◆ RECORDS PROVIDED
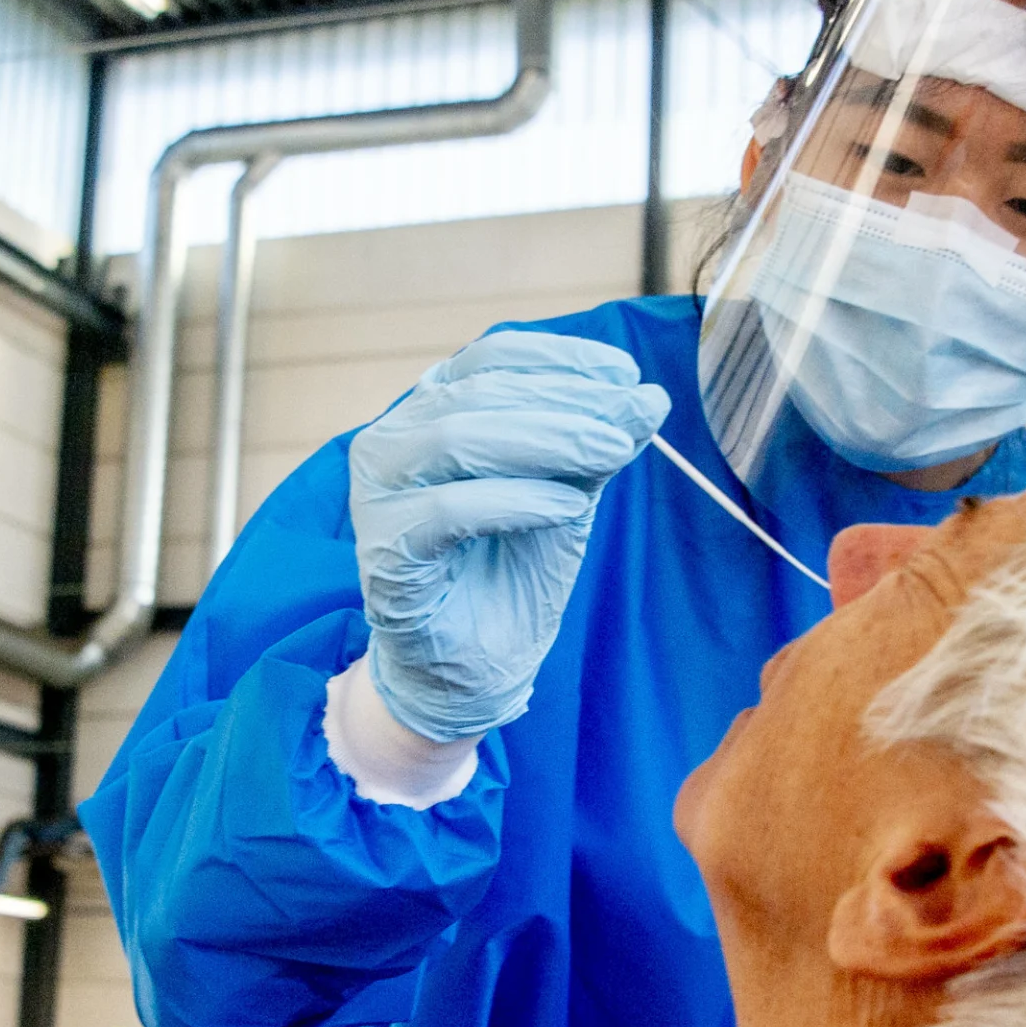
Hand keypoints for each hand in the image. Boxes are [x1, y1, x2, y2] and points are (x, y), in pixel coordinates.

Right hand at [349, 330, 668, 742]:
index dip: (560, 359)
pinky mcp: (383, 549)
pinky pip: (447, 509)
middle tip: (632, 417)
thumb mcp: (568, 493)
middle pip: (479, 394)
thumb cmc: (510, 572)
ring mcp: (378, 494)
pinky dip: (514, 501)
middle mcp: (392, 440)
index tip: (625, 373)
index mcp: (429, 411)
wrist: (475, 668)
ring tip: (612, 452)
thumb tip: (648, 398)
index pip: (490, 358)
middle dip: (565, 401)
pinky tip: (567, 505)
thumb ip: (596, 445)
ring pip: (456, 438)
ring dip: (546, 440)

◆ YOUR GOAL
Leaving out every picture, repeat the records above exactly as they stand.

◆ RESPONSE TO THIS EXERCISE
Hand keypoints for each hand in the image. Boxes are [x1, y1, x2, y2] and points are (x, y), in pixel coordinates.

Right hand at [349, 330, 668, 742]:
index dip: (560, 359)
pinky mcp: (383, 549)
pinky pip: (447, 509)
middle tip: (632, 417)
thumb mcp: (568, 493)
middle pip: (479, 394)
thumb cmc: (510, 572)
ring mcp: (378, 494)
pinky dip: (514, 501)
middle mcp: (392, 440)
index tip: (625, 373)
index mcp: (429, 411)
wrist: (475, 668)
ring tip: (612, 452)
thumb tip: (648, 398)
index pip: (490, 358)
middle dip: (565, 401)
pinky tip: (567, 505)
thumb ip: (596, 445)
ring pip: (456, 438)
ring dip: (546, 440)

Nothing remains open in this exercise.